Gorilla trekking and tracking are often used interchangeably but they are different activities related to observing mountain gorillas in their natural habitats. Gorilla trekking refers to the activity of traveling through dense forests, steep hills and valleys to reach the gorillas. It is the journey made by visitors to see the gorillas in their natural habitat. On the other hand, tracking refers to the process of locating the gorillas in the forest. This is typically done by a team of trained experts or individuals employed by the Uganda Wildlife Authority or Rwanda Development Board, known as the gorilla trackers. They are responsible for following the mountain gorilla families and communicating their whereabouts to the park headquarters and tour guides. The distinction between gorilla trekking and tracking is essentially who performs the action of locating the gorillas and who embarks on the journey to see them.

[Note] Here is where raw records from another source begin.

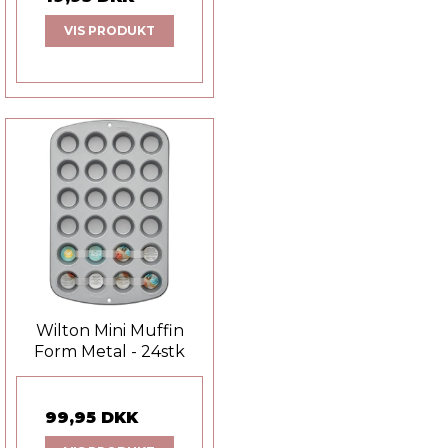
VIS PRODUKT
Wilton Mini Muffin
Form Metal - 24stk
99,95 DKK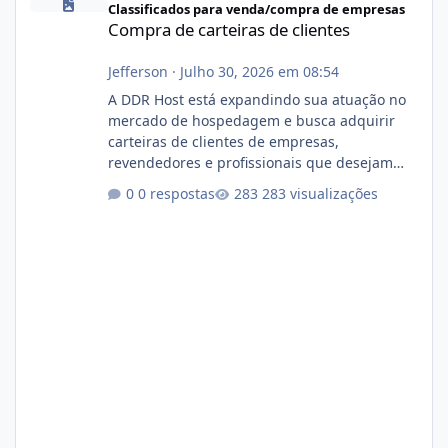
Classificados para venda/compra de empresas
Compra de carteiras de clientes
Jefferson
·
Julho 30, 2026 em 08:54
A DDR Host está expandindo sua atuação no
mercado de hospedagem e busca adquirir
carteiras de clientes de empresas,
revendedores e profissionais que desejam
encerrar suas atividades ou reduzir sua
0 respostas
283 visualizações
operação. Se você possui clientes ativos de
hospedagem de sites, hospedagem revenda
(cPanel, DirectAdmin ou Plesk), podemos
apresentar uma proposta justa, transparente
e com total sigilo durante todo o processo. O
que buscamos Estamos interessados
principalmente em: Carteiras de clientes de
Hospedagem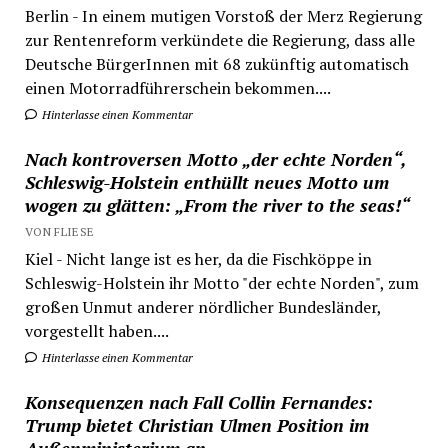
Berlin - In einem mutigen Vorstoß der Merz Regierung
zur Rentenreform verkündete die Regierung, dass alle
Deutsche BürgerInnen mit 68 zukünftig automatisch
einen Motorradführerschein bekommen....
Hinterlasse einen Kommentar
Nach kontroversen Motto „der echte Norden“,
Schleswig-Holstein enthüllt neues Motto um
wogen zu glätten: „From the river to the seas!“
VON FLIESE
Kiel - Nicht lange ist es her, da die Fischköppe in
Schleswig-Holstein ihr Motto "der echte Norden", zum
großen Unmut anderer nördlicher Bundesländer,
vorgestellt haben....
Hinterlasse einen Kommentar
Konsequenzen nach Fall Collin Fernandes:
Trump bietet Christian Ulmen Position im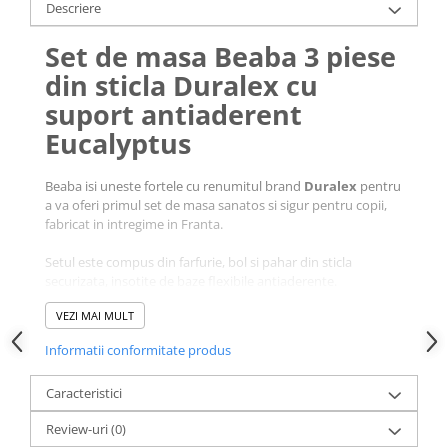
Descriere
Set de masa Beaba 3 piese
din sticla Duralex cu
suport antiaderent
Eucalyptus
Beaba isi uneste fortele cu renumitul brand
Duralex
pentru
a va oferi primul set de masa sanatos si sigur pentru copii,
fabricat in intregime in Franta.
Setul este compus din farfurie, bol si pahar din sticla
securizata, insotite de baze flexibile antiaderente.
Concepute pentru a evita incidentele, bazele flexibile ale
VEZI MAI MULT
farfuriei si bolului au ventuze pentru a adera la masa sau la
tavita scaunului de masa.
Informatii conformitate produs
Caracteristici
Review-uri
(0)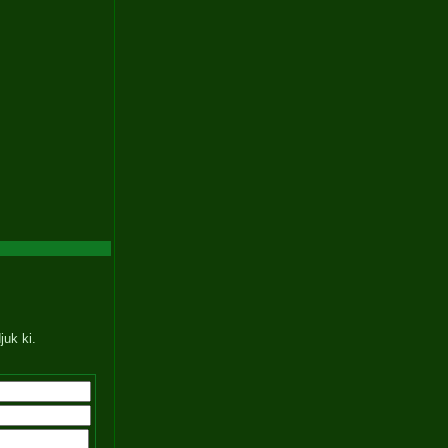
juk ki.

When talking about gorilla trekking, whether in Uganda, Rwanda, or DR Congo, it refers to the activity of following and finding a specific family of mountain gorillas. Tourists are accompanied by a trained guide from the relevant wildlife authority, who leads the group through the hills and forests to locate the gorillas. The guide not only helps find the gorillas, but also identifies other wildlife, birds, and plants to enhance the trekking experience. The guide remains in communication with the advanced team, or gorilla trackers, who continuously provide updates on the whereabouts of a given gorilla family. The term “gorilla trekking” is used because gorillas live in mountainous or hilly areas, requiring a physical hike to locate them.
Uganda, Rwanda, and DR Congo are three African countries where tourists can encounter gorillas. In Uganda, the Gorilla permit costs $700 for foreign non-residents, $600 for residents, and $70 for East African citizens. Uganda has 17 habituated gorilla family groups with 136 permits available every day. A Gorilla habituation experience permit in Bwindi forest costs $1500 per person and allows 4 hours of encounter. Permits can be booked through Uganda Wildlife Authority or a tour operator. In Rwanda, the Gorilla permit costs $1500 for foreign non-residents, $500 for foreign residents, and $200 for East African citizens. Rwanda has 12 gorilla families with 96 permits available each day. Permits can be booked through Rwanda Development Board or a tour operator. In DR Congo, the Gorilla permit in Virunga National Park costs $400 for the high season and $200 for the low season. The permit in Kahuzi Beiga National Park costs $400 for foreign non-residents, $200 for East Africa residents, and $20 for national residents. Permits can be booked through Virunga National Park or a tour operator. Note that the price of the permit does not include other expenses like accommodation, air tickets, meals, and transport. Uganda is a safe and affordable destination compared to Rwanda and Congo.